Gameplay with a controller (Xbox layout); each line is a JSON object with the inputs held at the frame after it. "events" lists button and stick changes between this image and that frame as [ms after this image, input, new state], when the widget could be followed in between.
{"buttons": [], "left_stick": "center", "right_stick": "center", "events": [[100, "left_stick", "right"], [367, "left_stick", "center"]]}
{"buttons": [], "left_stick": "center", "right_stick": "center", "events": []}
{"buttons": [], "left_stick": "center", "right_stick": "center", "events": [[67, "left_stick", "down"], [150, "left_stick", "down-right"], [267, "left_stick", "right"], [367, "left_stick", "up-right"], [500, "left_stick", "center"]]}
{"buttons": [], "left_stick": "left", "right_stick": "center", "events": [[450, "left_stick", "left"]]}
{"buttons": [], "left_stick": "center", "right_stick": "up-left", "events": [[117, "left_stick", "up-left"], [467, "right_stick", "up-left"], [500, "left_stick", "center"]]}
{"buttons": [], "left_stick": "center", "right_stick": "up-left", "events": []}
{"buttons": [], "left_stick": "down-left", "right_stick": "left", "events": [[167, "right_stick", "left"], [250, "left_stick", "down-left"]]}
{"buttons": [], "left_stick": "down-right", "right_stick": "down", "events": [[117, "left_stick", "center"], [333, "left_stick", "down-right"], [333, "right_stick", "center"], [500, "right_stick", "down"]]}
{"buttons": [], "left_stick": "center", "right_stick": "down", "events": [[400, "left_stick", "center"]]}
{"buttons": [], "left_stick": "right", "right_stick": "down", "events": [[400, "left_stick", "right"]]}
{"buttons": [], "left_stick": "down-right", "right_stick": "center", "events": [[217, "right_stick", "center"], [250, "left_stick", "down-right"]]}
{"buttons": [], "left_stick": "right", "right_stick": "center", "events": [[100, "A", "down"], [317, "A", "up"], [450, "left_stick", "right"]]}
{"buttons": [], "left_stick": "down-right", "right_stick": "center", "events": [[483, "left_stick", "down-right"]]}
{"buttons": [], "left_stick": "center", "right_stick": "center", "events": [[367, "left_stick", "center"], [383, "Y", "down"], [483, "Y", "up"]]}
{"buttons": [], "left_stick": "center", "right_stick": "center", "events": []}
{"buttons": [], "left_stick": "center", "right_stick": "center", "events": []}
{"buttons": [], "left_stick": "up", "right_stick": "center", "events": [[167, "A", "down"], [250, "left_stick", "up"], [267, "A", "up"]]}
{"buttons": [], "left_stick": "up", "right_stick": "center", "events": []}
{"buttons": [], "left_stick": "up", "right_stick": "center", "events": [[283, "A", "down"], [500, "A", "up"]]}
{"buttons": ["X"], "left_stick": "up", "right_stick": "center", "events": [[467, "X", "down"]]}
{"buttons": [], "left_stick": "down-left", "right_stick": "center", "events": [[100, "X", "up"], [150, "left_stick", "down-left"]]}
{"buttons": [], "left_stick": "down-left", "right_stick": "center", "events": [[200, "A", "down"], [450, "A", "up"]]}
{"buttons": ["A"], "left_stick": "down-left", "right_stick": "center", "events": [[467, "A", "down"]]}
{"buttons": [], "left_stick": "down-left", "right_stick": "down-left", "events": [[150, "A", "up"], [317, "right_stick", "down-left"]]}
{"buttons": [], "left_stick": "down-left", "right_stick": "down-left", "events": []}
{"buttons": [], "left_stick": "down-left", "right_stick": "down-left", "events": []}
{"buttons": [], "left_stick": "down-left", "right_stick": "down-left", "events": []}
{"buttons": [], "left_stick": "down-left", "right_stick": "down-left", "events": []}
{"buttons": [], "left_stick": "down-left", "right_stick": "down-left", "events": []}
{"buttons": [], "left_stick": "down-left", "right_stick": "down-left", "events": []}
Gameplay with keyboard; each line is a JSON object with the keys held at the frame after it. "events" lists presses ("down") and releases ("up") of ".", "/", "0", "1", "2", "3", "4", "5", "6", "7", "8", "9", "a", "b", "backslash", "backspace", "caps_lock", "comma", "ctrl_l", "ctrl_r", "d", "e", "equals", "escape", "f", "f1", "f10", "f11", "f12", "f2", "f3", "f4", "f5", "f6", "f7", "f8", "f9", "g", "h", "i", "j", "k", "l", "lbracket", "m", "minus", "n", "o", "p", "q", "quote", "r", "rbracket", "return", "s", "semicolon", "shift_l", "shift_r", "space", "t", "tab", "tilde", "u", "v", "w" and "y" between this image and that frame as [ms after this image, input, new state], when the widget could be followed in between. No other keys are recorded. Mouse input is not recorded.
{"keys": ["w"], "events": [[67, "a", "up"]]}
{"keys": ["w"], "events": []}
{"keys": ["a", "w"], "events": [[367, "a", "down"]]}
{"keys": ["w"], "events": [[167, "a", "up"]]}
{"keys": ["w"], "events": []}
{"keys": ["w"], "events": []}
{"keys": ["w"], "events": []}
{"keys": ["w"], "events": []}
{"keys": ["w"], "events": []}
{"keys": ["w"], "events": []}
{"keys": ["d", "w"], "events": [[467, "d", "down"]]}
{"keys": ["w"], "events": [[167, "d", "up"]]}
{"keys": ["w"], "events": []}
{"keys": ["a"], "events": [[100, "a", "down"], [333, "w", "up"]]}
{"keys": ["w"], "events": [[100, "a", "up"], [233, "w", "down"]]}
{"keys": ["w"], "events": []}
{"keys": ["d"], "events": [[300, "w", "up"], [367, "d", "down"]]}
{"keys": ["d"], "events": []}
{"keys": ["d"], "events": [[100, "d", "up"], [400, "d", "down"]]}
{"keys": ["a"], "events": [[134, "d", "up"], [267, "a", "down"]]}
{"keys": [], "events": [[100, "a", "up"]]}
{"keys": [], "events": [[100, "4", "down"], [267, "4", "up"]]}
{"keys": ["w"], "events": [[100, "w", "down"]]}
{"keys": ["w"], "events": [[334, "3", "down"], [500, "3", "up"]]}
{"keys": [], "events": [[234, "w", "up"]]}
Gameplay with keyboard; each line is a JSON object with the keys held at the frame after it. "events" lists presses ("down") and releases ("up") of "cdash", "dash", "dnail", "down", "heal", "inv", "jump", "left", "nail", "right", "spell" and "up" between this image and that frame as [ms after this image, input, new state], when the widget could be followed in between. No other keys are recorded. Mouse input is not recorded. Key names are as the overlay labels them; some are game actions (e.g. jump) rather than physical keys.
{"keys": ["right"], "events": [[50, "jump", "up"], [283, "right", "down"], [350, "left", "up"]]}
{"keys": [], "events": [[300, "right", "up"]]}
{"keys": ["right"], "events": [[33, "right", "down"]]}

□ □ □ □ □ □ □

:: EXERCISE DETAILS ::
I'd like every line with the string "jump" copied from the listing.

:: ANSWER SPACE ::
Gameplay with keyboard; each line is a JSON object with the keys held at the frame after it. "events" lists presses ("down") and releases ("up") of "cdash", "dash", "dnail", "down", "heal", "inv", "jump", "left", "nail", "right", "spell" and "up" between this image and that frame as [ms after this image, input, new state], when the widget could be followed in between. No other keys are recorded. Mouse input is not recorded. Key names are as the overlay labels them; some are game actions (e.g. jump) rather than physical keys.
{"keys": ["right"], "events": [[50, "jump", "up"], [283, "right", "down"], [350, "left", "up"]]}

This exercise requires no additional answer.